What is needed is an exact repetition of the lines below, from the first one through the one holding "VERSION 5.7 ;", with no pictures and nothing else.

START Supplied data

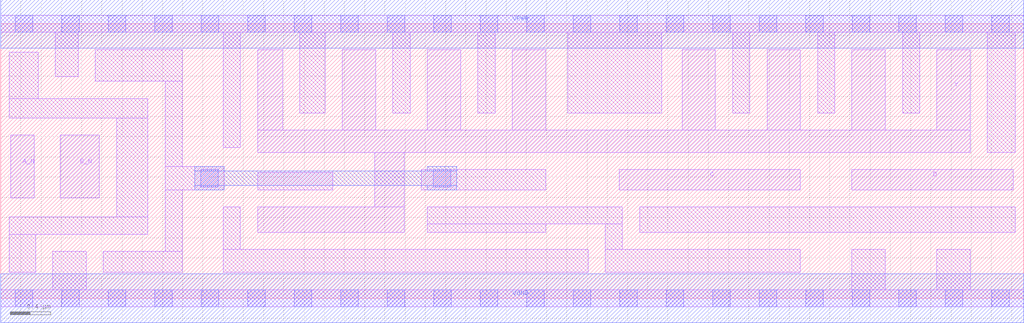
<source format=lef>
# Copyright 2020 The SkyWater PDK Authors
#
# Licensed under the Apache License, Version 2.0 (the "License");
# you may not use this file except in compliance with the License.
# You may obtain a copy of the License at
#
#     https://www.apache.org/licenses/LICENSE-2.0
#
# Unless required by applicable law or agreed to in writing, software
# distributed under the License is distributed on an "AS IS" BASIS,
# WITHOUT WARRANTIES OR CONDITIONS OF ANY KIND, either express or implied.
# See the License for the specific language governing permissions and
# limitations under the License.
#
# SPDX-License-Identifier: Apache-2.0

VERSION 5.7 ;
  NAMESCASESENSITIVE ON ;
  NOWIREEXTENSIONATPIN ON ;
  DIVIDERCHAR "/" ;
  BUSBITCHARS "[]" ;
UNITS
  DATABASE MICRONS 200 ;
END UNITS
MACRO sky130_fd_sc_hd__nand4bb_4
  CLASS CORE ;
  FOREIGN sky130_fd_sc_hd__nand4bb_4 ;
  ORIGIN  0.000000  0.000000 ;
  SIZE  10.12000 BY  2.720000 ;
  SYMMETRY X Y R90 ;
  SITE unithd ;
  PIN A_N
    ANTENNAGATEAREA  0.247500 ;
    DIRECTION INPUT ;
    USE SIGNAL ;
    PORT
      LAYER li1 ;
        RECT 0.100000 0.995000 0.330000 1.615000 ;
    END
  END A_N
  PIN B_N
    ANTENNAGATEAREA  0.247500 ;
    DIRECTION INPUT ;
    USE SIGNAL ;
    PORT
      LAYER li1 ;
        RECT 0.590000 0.995000 0.975000 1.615000 ;
    END
  END B_N
  PIN C
    ANTENNAGATEAREA  0.990000 ;
    DIRECTION INPUT ;
    USE SIGNAL ;
    PORT
      LAYER li1 ;
        RECT 6.120000 1.075000 7.910000 1.275000 ;
    END
  END C
  PIN D
    ANTENNAGATEAREA  0.990000 ;
    DIRECTION INPUT ;
    USE SIGNAL ;
    PORT
      LAYER li1 ;
        RECT 8.420000 1.075000 10.015000 1.275000 ;
    END
  END D
  PIN Y
    ANTENNADIFFAREA  2.511000 ;
    DIRECTION OUTPUT ;
    USE SIGNAL ;
    PORT
      LAYER li1 ;
        RECT 2.540000 0.655000 3.990000 0.905000 ;
        RECT 2.540000 1.445000 9.590000 1.665000 ;
        RECT 2.540000 1.665000 2.790000 2.465000 ;
        RECT 3.380000 1.665000 3.710000 2.465000 ;
        RECT 3.700000 0.905000 3.990000 1.445000 ;
        RECT 4.220000 1.665000 4.550000 2.465000 ;
        RECT 5.060000 1.665000 5.390000 2.465000 ;
        RECT 6.740000 1.665000 7.070000 2.465000 ;
        RECT 7.580000 1.665000 7.910000 2.465000 ;
        RECT 8.420000 1.665000 8.750000 2.465000 ;
        RECT 9.260000 1.665000 9.590000 2.465000 ;
    END
  END Y
  PIN VGND
    DIRECTION INOUT ;
    SHAPE ABUTMENT ;
    USE GROUND ;
    PORT
      LAYER met1 ;
        RECT 0.000000 -0.240000 10.120000 0.240000 ;
    END
  END VGND
  PIN VPWR
    DIRECTION INOUT ;
    SHAPE ABUTMENT ;
    USE POWER ;
    PORT
      LAYER met1 ;
        RECT 0.000000 2.480000 10.120000 2.960000 ;
    END
  END VPWR
  OBS
    LAYER li1 ;
      RECT 0.000000 -0.085000 10.120000 0.085000 ;
      RECT 0.000000  2.635000 10.120000 2.805000 ;
      RECT 0.085000  0.255000  0.345000 0.635000 ;
      RECT 0.085000  0.635000  1.455000 0.805000 ;
      RECT 0.085000  1.785000  1.455000 1.980000 ;
      RECT 0.085000  1.980000  0.370000 2.440000 ;
      RECT 0.515000  0.085000  0.845000 0.465000 ;
      RECT 0.540000  2.195000  0.765000 2.635000 ;
      RECT 0.935000  2.150000  1.795000 2.465000 ;
      RECT 1.015000  0.255000  1.795000 0.465000 ;
      RECT 1.145000  0.805000  1.455000 1.785000 ;
      RECT 1.625000  0.465000  1.795000 1.075000 ;
      RECT 1.625000  1.075000  2.210000 1.305000 ;
      RECT 1.625000  1.305000  1.795000 2.150000 ;
      RECT 2.200000  0.255000  5.810000 0.485000 ;
      RECT 2.200000  0.485000  2.370000 0.905000 ;
      RECT 2.200000  1.495000  2.370000 2.635000 ;
      RECT 2.540000  1.075000  3.285000 1.245000 ;
      RECT 2.960000  1.835000  3.210000 2.635000 ;
      RECT 3.880000  1.835000  4.050000 2.635000 ;
      RECT 4.160000  1.075000  5.390000 1.275000 ;
      RECT 4.220000  0.655000  5.390000 0.735000 ;
      RECT 4.220000  0.735000  6.150000 0.905000 ;
      RECT 4.720000  1.835000  4.890000 2.635000 ;
      RECT 5.610000  1.835000  6.540000 2.635000 ;
      RECT 5.980000  0.255000  7.910000 0.485000 ;
      RECT 5.980000  0.485000  6.150000 0.735000 ;
      RECT 6.320000  0.655000 10.035000 0.905000 ;
      RECT 7.240000  1.835000  7.410000 2.635000 ;
      RECT 8.080000  1.835000  8.250000 2.635000 ;
      RECT 8.420000  0.085000  8.750000 0.485000 ;
      RECT 8.920000  1.835000  9.090000 2.635000 ;
      RECT 9.260000  0.085000  9.590000 0.485000 ;
      RECT 9.760000  1.445000 10.035000 2.635000 ;
    LAYER mcon ;
      RECT 0.145000 -0.085000 0.315000 0.085000 ;
      RECT 0.145000  2.635000 0.315000 2.805000 ;
      RECT 0.605000 -0.085000 0.775000 0.085000 ;
      RECT 0.605000  2.635000 0.775000 2.805000 ;
      RECT 1.065000 -0.085000 1.235000 0.085000 ;
      RECT 1.065000  2.635000 1.235000 2.805000 ;
      RECT 1.525000 -0.085000 1.695000 0.085000 ;
      RECT 1.525000  2.635000 1.695000 2.805000 ;
      RECT 1.980000  1.105000 2.150000 1.275000 ;
      RECT 1.985000 -0.085000 2.155000 0.085000 ;
      RECT 1.985000  2.635000 2.155000 2.805000 ;
      RECT 2.445000 -0.085000 2.615000 0.085000 ;
      RECT 2.445000  2.635000 2.615000 2.805000 ;
      RECT 2.905000 -0.085000 3.075000 0.085000 ;
      RECT 2.905000  2.635000 3.075000 2.805000 ;
      RECT 3.365000 -0.085000 3.535000 0.085000 ;
      RECT 3.365000  2.635000 3.535000 2.805000 ;
      RECT 3.825000 -0.085000 3.995000 0.085000 ;
      RECT 3.825000  2.635000 3.995000 2.805000 ;
      RECT 4.280000  1.105000 4.450000 1.275000 ;
      RECT 4.285000 -0.085000 4.455000 0.085000 ;
      RECT 4.285000  2.635000 4.455000 2.805000 ;
      RECT 4.745000 -0.085000 4.915000 0.085000 ;
      RECT 4.745000  2.635000 4.915000 2.805000 ;
      RECT 5.205000 -0.085000 5.375000 0.085000 ;
      RECT 5.205000  2.635000 5.375000 2.805000 ;
      RECT 5.665000 -0.085000 5.835000 0.085000 ;
      RECT 5.665000  2.635000 5.835000 2.805000 ;
      RECT 6.125000 -0.085000 6.295000 0.085000 ;
      RECT 6.125000  2.635000 6.295000 2.805000 ;
      RECT 6.585000 -0.085000 6.755000 0.085000 ;
      RECT 6.585000  2.635000 6.755000 2.805000 ;
      RECT 7.045000 -0.085000 7.215000 0.085000 ;
      RECT 7.045000  2.635000 7.215000 2.805000 ;
      RECT 7.505000 -0.085000 7.675000 0.085000 ;
      RECT 7.505000  2.635000 7.675000 2.805000 ;
      RECT 7.965000 -0.085000 8.135000 0.085000 ;
      RECT 7.965000  2.635000 8.135000 2.805000 ;
      RECT 8.425000 -0.085000 8.595000 0.085000 ;
      RECT 8.425000  2.635000 8.595000 2.805000 ;
      RECT 8.885000 -0.085000 9.055000 0.085000 ;
      RECT 8.885000  2.635000 9.055000 2.805000 ;
      RECT 9.345000 -0.085000 9.515000 0.085000 ;
      RECT 9.345000  2.635000 9.515000 2.805000 ;
      RECT 9.805000 -0.085000 9.975000 0.085000 ;
      RECT 9.805000  2.635000 9.975000 2.805000 ;
    LAYER met1 ;
      RECT 1.920000 1.075000 2.210000 1.120000 ;
      RECT 1.920000 1.120000 4.510000 1.260000 ;
      RECT 1.920000 1.260000 2.210000 1.305000 ;
      RECT 4.220000 1.075000 4.510000 1.120000 ;
      RECT 4.220000 1.260000 4.510000 1.305000 ;
  END
END sky130_fd_sc_hd__nand4bb_4
END LIBRARY

</source>
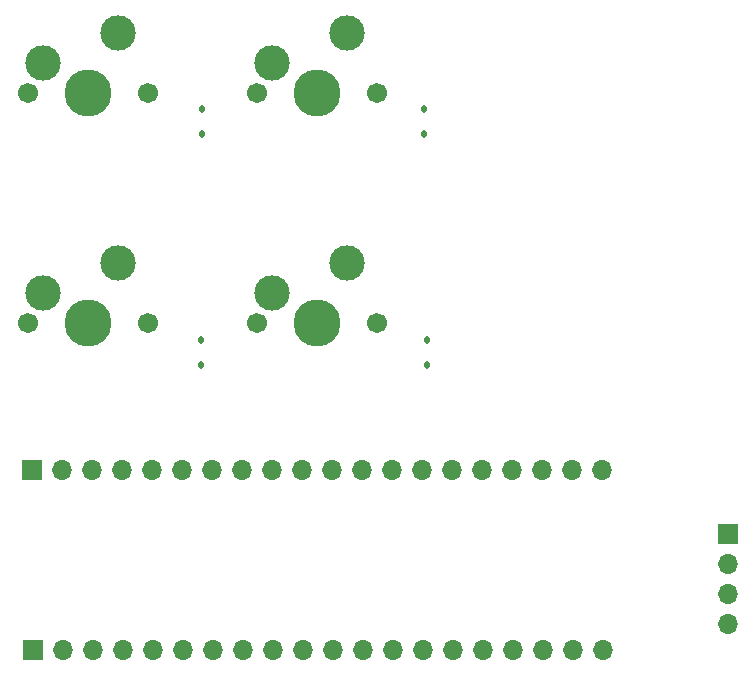
<source format=gbr>
%TF.GenerationSoftware,KiCad,Pcbnew,8.0.8*%
%TF.CreationDate,2025-06-15T23:17:14+08:00*%
%TF.ProjectId,2x2,3278322e-6b69-4636-9164-5f7063625858,rev?*%
%TF.SameCoordinates,Original*%
%TF.FileFunction,Soldermask,Top*%
%TF.FilePolarity,Negative*%
%FSLAX46Y46*%
G04 Gerber Fmt 4.6, Leading zero omitted, Abs format (unit mm)*
G04 Created by KiCad (PCBNEW 8.0.8) date 2025-06-15 23:17:14*
%MOMM*%
%LPD*%
G01*
G04 APERTURE LIST*
G04 Aperture macros list*
%AMRoundRect*
0 Rectangle with rounded corners*
0 $1 Rounding radius*
0 $2 $3 $4 $5 $6 $7 $8 $9 X,Y pos of 4 corners*
0 Add a 4 corners polygon primitive as box body*
4,1,4,$2,$3,$4,$5,$6,$7,$8,$9,$2,$3,0*
0 Add four circle primitives for the rounded corners*
1,1,$1+$1,$2,$3*
1,1,$1+$1,$4,$5*
1,1,$1+$1,$6,$7*
1,1,$1+$1,$8,$9*
0 Add four rect primitives between the rounded corners*
20,1,$1+$1,$2,$3,$4,$5,0*
20,1,$1+$1,$4,$5,$6,$7,0*
20,1,$1+$1,$6,$7,$8,$9,0*
20,1,$1+$1,$8,$9,$2,$3,0*%
G04 Aperture macros list end*
%ADD10C,1.701800*%
%ADD11C,3.000000*%
%ADD12C,3.987800*%
%ADD13R,1.700000X1.700000*%
%ADD14O,1.700000X1.700000*%
%ADD15RoundRect,0.112500X-0.112500X0.187500X-0.112500X-0.187500X0.112500X-0.187500X0.112500X0.187500X0*%
G04 APERTURE END LIST*
D10*
%TO.C,SW6*%
X97790000Y-62331600D03*
D11*
X95250000Y-57251600D03*
D12*
X92710000Y-62331600D03*
D11*
X88900000Y-59791600D03*
D10*
X87630000Y-62331600D03*
%TD*%
%TO.C,SW5*%
X87655400Y-42875200D03*
D11*
X88925400Y-40335200D03*
D12*
X92735400Y-42875200D03*
D11*
X95275400Y-37795200D03*
D10*
X97815400Y-42875200D03*
%TD*%
%TO.C,SW2*%
X117170200Y-62357000D03*
D11*
X114630200Y-57277000D03*
D12*
X112090200Y-62357000D03*
D11*
X108280200Y-59817000D03*
D10*
X107010200Y-62357000D03*
%TD*%
%TO.C,SW1*%
X107010200Y-42875200D03*
D11*
X108280200Y-40335200D03*
D12*
X112090200Y-42875200D03*
D11*
X114630200Y-37795200D03*
D10*
X117170200Y-42875200D03*
%TD*%
D13*
%TO.C,J3*%
X146862800Y-80162400D03*
D14*
X146862800Y-82702400D03*
X146862800Y-85242400D03*
X146862800Y-87782400D03*
%TD*%
%TO.C,J2*%
X136245600Y-74726800D03*
X133705600Y-74726800D03*
X131165600Y-74726800D03*
X128625600Y-74726800D03*
X126085600Y-74726800D03*
X123545600Y-74726800D03*
X121005600Y-74726800D03*
X118465600Y-74726800D03*
X115925600Y-74726800D03*
X113385600Y-74726800D03*
X110845600Y-74726800D03*
X108305600Y-74726800D03*
X105765600Y-74726800D03*
X103225600Y-74726800D03*
X100685600Y-74726800D03*
X98145600Y-74726800D03*
X95605600Y-74726800D03*
X93065600Y-74726800D03*
X90525600Y-74726800D03*
D13*
X87985600Y-74726800D03*
%TD*%
%TO.C,J1*%
X88011000Y-89992200D03*
D14*
X90551000Y-89992200D03*
X93091000Y-89992200D03*
X95631000Y-89992200D03*
X98171000Y-89992200D03*
X100711000Y-89992200D03*
X103251000Y-89992200D03*
X105791000Y-89992200D03*
X108331000Y-89992200D03*
X110871000Y-89992200D03*
X113411000Y-89992200D03*
X115951000Y-89992200D03*
X118491000Y-89992200D03*
X121031000Y-89992200D03*
X123571000Y-89992200D03*
X126111000Y-89992200D03*
X128651000Y-89992200D03*
X131191000Y-89992200D03*
X133731000Y-89992200D03*
X136271000Y-89992200D03*
%TD*%
D15*
%TO.C,D6*%
X102285800Y-63796200D03*
X102285800Y-65896200D03*
%TD*%
%TO.C,D5*%
X102387400Y-44212800D03*
X102387400Y-46312800D03*
%TD*%
%TO.C,D2*%
X121412000Y-63796200D03*
X121412000Y-65896200D03*
%TD*%
%TO.C,D1*%
X121183400Y-46312800D03*
X121183400Y-44212800D03*
%TD*%
M02*

</source>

END Supplied data

→ Solution
<source format=lef>
# Copyright 2020 The SkyWater PDK Authors
#
# Licensed under the Apache License, Version 2.0 (the "License");
# you may not use this file except in compliance with the License.
# You may obtain a copy of the License at
#
#     https://www.apache.org/licenses/LICENSE-2.0
#
# Unless required by applicable law or agreed to in writing, software
# distributed under the License is distributed on an "AS IS" BASIS,
# WITHOUT WARRANTIES OR CONDITIONS OF ANY KIND, either express or implied.
# See the License for the specific language governing permissions and
# limitations under the License.
#
# SPDX-License-Identifier: Apache-2.0

VERSION 5.7 ;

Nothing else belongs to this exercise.